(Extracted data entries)
============================================================
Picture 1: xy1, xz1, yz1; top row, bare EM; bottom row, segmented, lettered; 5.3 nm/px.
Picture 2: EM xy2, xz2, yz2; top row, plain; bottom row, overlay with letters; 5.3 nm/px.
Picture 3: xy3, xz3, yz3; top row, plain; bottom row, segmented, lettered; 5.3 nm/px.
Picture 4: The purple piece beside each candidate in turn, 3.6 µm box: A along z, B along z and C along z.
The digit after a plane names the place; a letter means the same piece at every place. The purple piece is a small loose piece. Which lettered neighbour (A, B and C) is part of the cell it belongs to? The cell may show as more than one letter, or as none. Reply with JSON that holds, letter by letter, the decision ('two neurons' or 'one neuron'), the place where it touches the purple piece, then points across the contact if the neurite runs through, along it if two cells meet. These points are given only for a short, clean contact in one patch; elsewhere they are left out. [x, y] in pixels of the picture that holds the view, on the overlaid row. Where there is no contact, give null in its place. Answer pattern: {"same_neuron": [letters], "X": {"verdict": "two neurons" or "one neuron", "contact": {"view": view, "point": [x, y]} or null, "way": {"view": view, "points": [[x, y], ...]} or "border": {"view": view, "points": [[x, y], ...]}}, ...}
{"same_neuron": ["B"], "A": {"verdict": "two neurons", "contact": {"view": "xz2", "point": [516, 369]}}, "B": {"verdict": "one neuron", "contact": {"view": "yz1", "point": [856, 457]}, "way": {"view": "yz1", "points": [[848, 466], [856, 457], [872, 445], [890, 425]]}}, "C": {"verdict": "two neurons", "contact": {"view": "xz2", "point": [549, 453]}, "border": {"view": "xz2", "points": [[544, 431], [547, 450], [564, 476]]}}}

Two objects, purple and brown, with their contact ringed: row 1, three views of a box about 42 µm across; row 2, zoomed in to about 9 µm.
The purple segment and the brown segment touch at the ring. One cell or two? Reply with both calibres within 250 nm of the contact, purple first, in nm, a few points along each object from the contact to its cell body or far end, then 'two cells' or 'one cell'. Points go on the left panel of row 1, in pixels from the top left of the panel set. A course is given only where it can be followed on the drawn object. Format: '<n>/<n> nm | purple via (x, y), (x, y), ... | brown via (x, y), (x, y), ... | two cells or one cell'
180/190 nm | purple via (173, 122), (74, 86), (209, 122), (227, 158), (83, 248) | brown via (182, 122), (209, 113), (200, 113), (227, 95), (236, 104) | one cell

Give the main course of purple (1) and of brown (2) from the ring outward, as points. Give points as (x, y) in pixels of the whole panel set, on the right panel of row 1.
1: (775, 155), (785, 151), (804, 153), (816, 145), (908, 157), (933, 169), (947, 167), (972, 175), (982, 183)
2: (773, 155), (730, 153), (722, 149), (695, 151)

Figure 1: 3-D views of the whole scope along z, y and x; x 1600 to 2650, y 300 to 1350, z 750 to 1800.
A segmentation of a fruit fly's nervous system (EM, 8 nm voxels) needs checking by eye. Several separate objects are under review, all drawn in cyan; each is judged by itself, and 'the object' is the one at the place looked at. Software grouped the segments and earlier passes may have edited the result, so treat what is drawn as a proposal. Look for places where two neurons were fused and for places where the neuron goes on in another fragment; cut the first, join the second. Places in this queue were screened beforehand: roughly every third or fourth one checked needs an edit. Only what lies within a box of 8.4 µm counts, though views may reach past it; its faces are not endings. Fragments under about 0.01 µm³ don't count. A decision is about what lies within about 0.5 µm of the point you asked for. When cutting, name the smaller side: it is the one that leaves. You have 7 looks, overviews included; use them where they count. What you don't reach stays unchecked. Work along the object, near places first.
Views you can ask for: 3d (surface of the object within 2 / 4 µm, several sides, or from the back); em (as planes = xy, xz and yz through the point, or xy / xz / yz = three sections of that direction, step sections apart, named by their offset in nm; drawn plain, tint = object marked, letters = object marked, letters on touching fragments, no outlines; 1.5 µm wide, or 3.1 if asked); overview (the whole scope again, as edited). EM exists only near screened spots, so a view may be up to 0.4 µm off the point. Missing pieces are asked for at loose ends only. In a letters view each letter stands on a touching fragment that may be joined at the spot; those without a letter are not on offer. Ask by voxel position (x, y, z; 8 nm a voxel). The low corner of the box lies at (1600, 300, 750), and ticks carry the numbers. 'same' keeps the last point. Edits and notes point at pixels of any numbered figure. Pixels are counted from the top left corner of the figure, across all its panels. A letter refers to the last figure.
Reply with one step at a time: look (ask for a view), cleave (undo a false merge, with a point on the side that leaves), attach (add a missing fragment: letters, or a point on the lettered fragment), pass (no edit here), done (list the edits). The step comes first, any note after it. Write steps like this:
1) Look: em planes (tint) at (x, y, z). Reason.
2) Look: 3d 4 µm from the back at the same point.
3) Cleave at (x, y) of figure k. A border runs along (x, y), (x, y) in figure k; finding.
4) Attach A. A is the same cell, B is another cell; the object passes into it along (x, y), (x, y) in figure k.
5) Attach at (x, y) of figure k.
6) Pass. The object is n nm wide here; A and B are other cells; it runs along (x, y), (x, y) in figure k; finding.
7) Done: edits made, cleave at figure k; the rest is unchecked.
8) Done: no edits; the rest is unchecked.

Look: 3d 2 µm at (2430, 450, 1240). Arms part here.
============================================================
**Problem**
Retype the data exactly as it reads.

**The answer**
Picture 1: xy1, xz1, yz1; top row, bare EM; bottom row, segmented, lettered; 5.3 nm/px.
Picture 2: EM xy2, xz2, yz2; top row, plain; bottom row, overlay with letters; 5.3 nm/px.
Picture 3: xy3, xz3, yz3; top row, plain; bottom row, segmented, lettered; 5.3 nm/px.
Picture 4: The purple piece beside each candidate in turn, 3.6 µm box: A along z, B along z and C along z.
The digit after a plane names the place; a letter means the same piece at every place. The purple piece is a small loose piece. Which lettered neighbour (A, B and C) is part of the cell it belongs to? The cell may show as more than one letter, or as none. Reply with JSON that holds, letter by letter, the decision ('two neurons' or 'one neuron'), the place where it touches the purple piece, then points across the contact if the neurite runs through, along it if two cells meet. These points are given only for a short, clean contact in one patch; elsewhere they are left out. [x, y] in pixels of the picture that holds the view, on the overlaid row. Where there is no contact, give null in its place. Answer pattern: {"same_neuron": [letters], "X": {"verdict": "two neurons" or "one neuron", "contact": {"view": view, "point": [x, y]} or null, "way": {"view": view, "points": [[x, y], ...]} or "border": {"view": view, "points": [[x, y], ...]}}, ...}
{"same_neuron": ["B"], "A": {"verdict": "two neurons", "contact": {"view": "xz2", "point": [516, 369]}}, "B": {"verdict": "one neuron", "contact": {"view": "yz1", "point": [856, 457]}, "way": {"view": "yz1", "points": [[848, 466], [856, 457], [872, 445], [890, 425]]}}, "C": {"verdict": "two neurons", "contact": {"view": "xz2", "point": [549, 453]}, "border": {"view": "xz2", "points": [[544, 431], [547, 450], [564, 476]]}}}

Two objects, purple and brown, with their contact ringed: row 1, three views of a box about 42 µm across; row 2, zoomed in to about 9 µm.
The purple segment and the brown segment touch at the ring. One cell or two? Reply with both calibres within 250 nm of the contact, purple first, in nm, a few points along each object from the contact to its cell body or far end, then 'two cells' or 'one cell'. Points go on the left panel of row 1, in pixels from the top left of the panel set. A course is given only where it can be followed on the drawn object. Format: '<n>/<n> nm | purple via (x, y), (x, y), ... | brown via (x, y), (x, y), ... | two cells or one cell'
180/190 nm | purple via (173, 122), (74, 86), (209, 122), (227, 158), (83, 248) | brown via (182, 122), (209, 113), (200, 113), (227, 95), (236, 104) | one cell

Give the main course of purple (1) and of brown (2) from the ring outward, as points. Give points as (x, y) in pixels of the whole panel set, on the right panel of row 1.
1: (775, 155), (785, 151), (804, 153), (816, 145), (908, 157), (933, 169), (947, 167), (972, 175), (982, 183)
2: (773, 155), (730, 153), (722, 149), (695, 151)

Figure 1: 3-D views of the whole scope along z, y and x; x 1600 to 2650, y 300 to 1350, z 750 to 1800.
A segmentation of a fruit fly's nervous system (EM, 8 nm voxels) needs checking by eye. Several separate objects are under review, all drawn in cyan; each is judged by itself, and 'the object' is the one at the place looked at. Software grouped the segments and earlier passes may have edited the result, so treat what is drawn as a proposal. Look for places where two neurons were fused and for places where the neuron goes on in another fragment; cut the first, join the second. Places in this queue were screened beforehand: roughly every third or fourth one checked needs an edit. Only what lies within a box of 8.4 µm counts, though views may reach past it; its faces are not endings. Fragments under about 0.01 µm³ don't count. A decision is about what lies within about 0.5 µm of the point you asked for. When cutting, name the smaller side: it is the one that leaves. You have 7 looks, overviews included; use them where they count. What you don't reach stays unchecked. Work along the object, near places first.
Views you can ask for: 3d (surface of the object within 2 / 4 µm, several sides, or from the back); em (as planes = xy, xz and yz through the point, or xy / xz / yz = three sections of that direction, step sections apart, named by their offset in nm; drawn plain, tint = object marked, letters = object marked, letters on touching fragments, no outlines; 1.5 µm wide, or 3.1 if asked); overview (the whole scope again, as edited). EM exists only near screened spots, so a view may be up to 0.4 µm off the point. Missing pieces are asked for at loose ends only. In a letters view each letter stands on a touching fragment that may be joined at the spot; those without a letter are not on offer. Ask by voxel position (x, y, z; 8 nm a voxel). The low corner of the box lies at (1600, 300, 750), and ticks carry the numbers. 'same' keeps the last point. Edits and notes point at pixels of any numbered figure. Pixels are counted from the top left corner of the figure, across all its panels. A letter refers to the last figure.
Reply with one step at a time: look (ask for a view), cleave (undo a false merge, with a point on the side that leaves), attach (add a missing fragment: letters, or a point on the lettered fragment), pass (no edit here), done (list the edits). The step comes first, any note after it. Write steps like this:
1) Look: em planes (tint) at (x, y, z). Reason.
2) Look: 3d 4 µm from the back at the same point.
3) Cleave at (x, y) of figure k. A border runs along (x, y), (x, y) in figure k; finding.
4) Attach A. A is the same cell, B is another cell; the object passes into it along (x, y), (x, y) in figure k.
5) Attach at (x, y) of figure k.
6) Pass. The object is n nm wide here; A and B are other cells; it runs along (x, y), (x, y) in figure k; finding.
7) Done: edits made, cleave at figure k; the rest is unchecked.
8) Done: no edits; the rest is unchecked.

Look: 3d 2 µm at (2430, 450, 1240). Arms part here.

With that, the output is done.